The decision to build the plant was made by the executive committee on 26 May 2006. There were more than 70 alternatives to choose from; eventually they chose Kaluga. Present at the opening ceremony were Deputy Prime Minister of the Russian Federation, Sergei Naryshkin, and CEO of Volkswagen AG, Martin Winterkorn. The factory employs 3,000 people, who produced 124,000 vehicles in 2020.

In the first year, the production was 20,000 units, as the construction of the plant was only completed at the beginning of 2009. For the construction of the production site, VW used a total investment of 500 million Euro.

=== Contract manufacture at the Nizhny Novgorod factory ===
With the end of production of automobiles at GAZ, an agreement was signed on 14 June 2011 for contract assembly in Nizhny Novgorod, which was prolonged in June 2017. In 2020, 52,200 VW vehicles were assembled in Nizhny Novgorod.

=== Production ending ===
In 2022, due to the Russian invasion of Ukraine, Volkswagen announced that the Kaluga plant would close and imports would be suspended. The venture with GAZ would also end.

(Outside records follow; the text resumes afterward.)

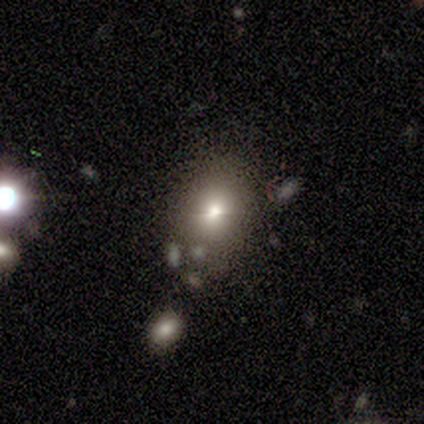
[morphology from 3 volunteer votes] smooth-or-featured: smooth: 67% | star or artifact: 33% | featured or disk: 0%
  how-rounded: round: 100% | in between: 0% | cigar-shaped: 0%
  merging: none: 100% | minor disturbance: 0% | major disturbance: 0% | merger: 0%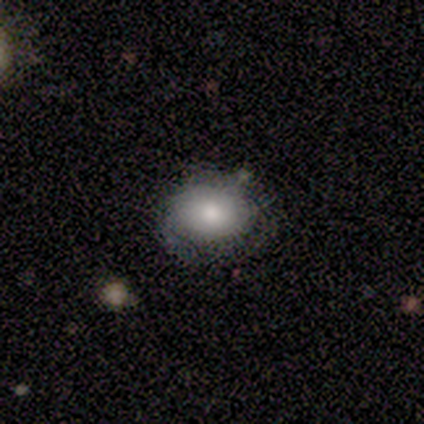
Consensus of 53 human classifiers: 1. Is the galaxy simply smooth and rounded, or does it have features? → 70% smooth, 21% featured or disk, 9% star or artifact.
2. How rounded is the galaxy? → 51% in between, 49% round, 0% cigar-shaped.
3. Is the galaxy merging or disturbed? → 54% none, 23% minor disturbance, 23% major disturbance, 0% merger.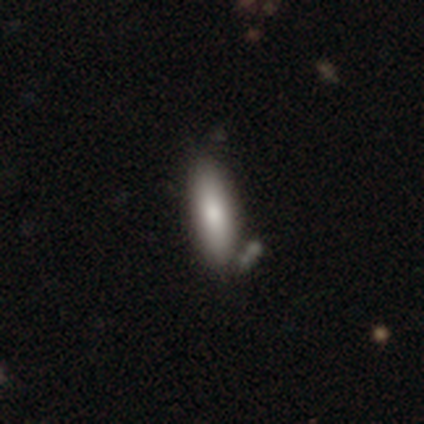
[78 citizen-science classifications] This appears to be a smooth galaxy with no disk features (82%) that is in between round and cigar-shaped (62%). Merging: none (38%).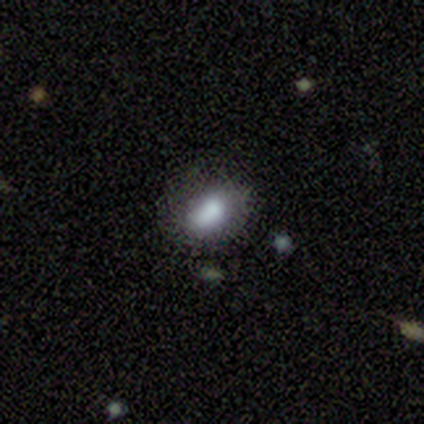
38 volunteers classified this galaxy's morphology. Smooth or featured? smooth (76%)
How rounded? in between (66%)
Merging? none (59%)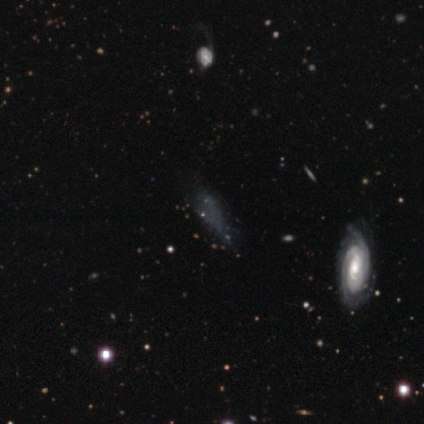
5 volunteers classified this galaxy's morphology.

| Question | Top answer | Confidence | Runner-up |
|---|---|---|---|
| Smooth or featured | smooth | 40% | tied: featured or disk (40%) |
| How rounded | in between | 50% | tied: cigar-shaped (50%) |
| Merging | minor disturbance | 50% | tied: major disturbance (50%) |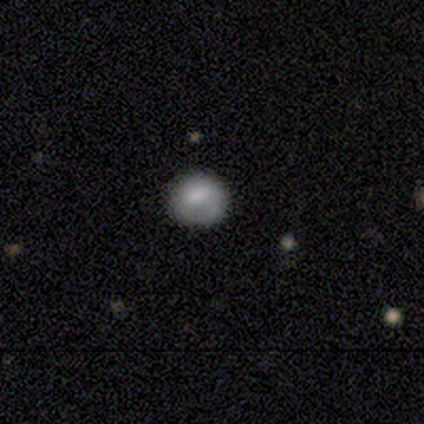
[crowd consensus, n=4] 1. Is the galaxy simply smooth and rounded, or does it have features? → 75% smooth, 25% featured or disk, 0% star or artifact.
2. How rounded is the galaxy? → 67% round, 33% in between, 0% cigar-shaped.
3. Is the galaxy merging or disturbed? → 75% none, 25% minor disturbance, 0% major disturbance, 0% merger.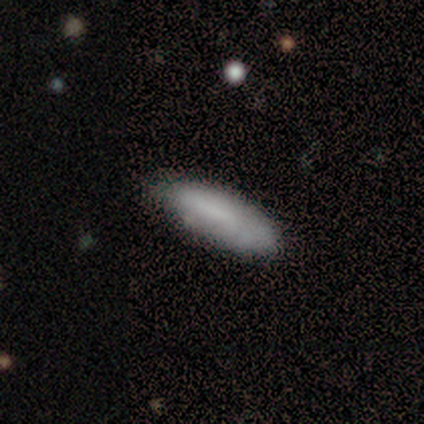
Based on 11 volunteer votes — This appears to be a smooth galaxy with no disk features (100%) that is in between round and cigar-shaped (64%). Merging: none (73%).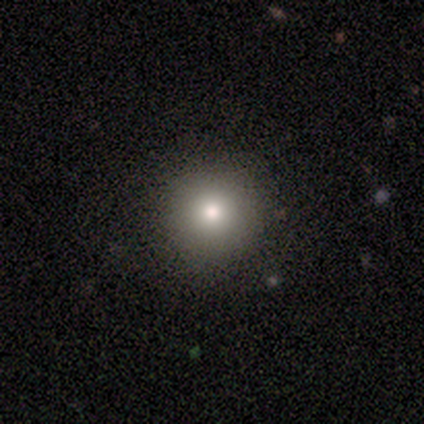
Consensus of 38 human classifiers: This appears to be a smooth galaxy with no disk features (87%) that is round (97%). Merging: none (57%).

The assets of Volkswagen in Russia were frozen on 20 March 2023 and Volkswagen went out of business in Russia on 22 May 2023, selling its assets to a local dealer.

== Company structure ==
The group is the parent company of Audi Russia, Škoda Group Russia, Volkswagen Russia, Scania Russia and Volkswagen Commercial Vehicles Russia. The headquarters are in the Yugo-Zapadny Administrative Okrug of Moscow.

=== Brands ===
Company management includes an executive team and sales and marketing managers for each of the brands sold in Russia, which include:
- Volkswagen
- Volkswagen Commercial Vehicles
- Audi
- Škoda Auto
- Bentley
- Lamborghini
- Ducati

== Other ==
The vehicle identification number for the Kaluga factory has world manufacturer code XW8 and factory code K in the eleventh position.

The Volkswagen Group Rus was the official partner of the 2014 Winter Olympics in Sochi and provided over 3,000 vehicles for this purpose.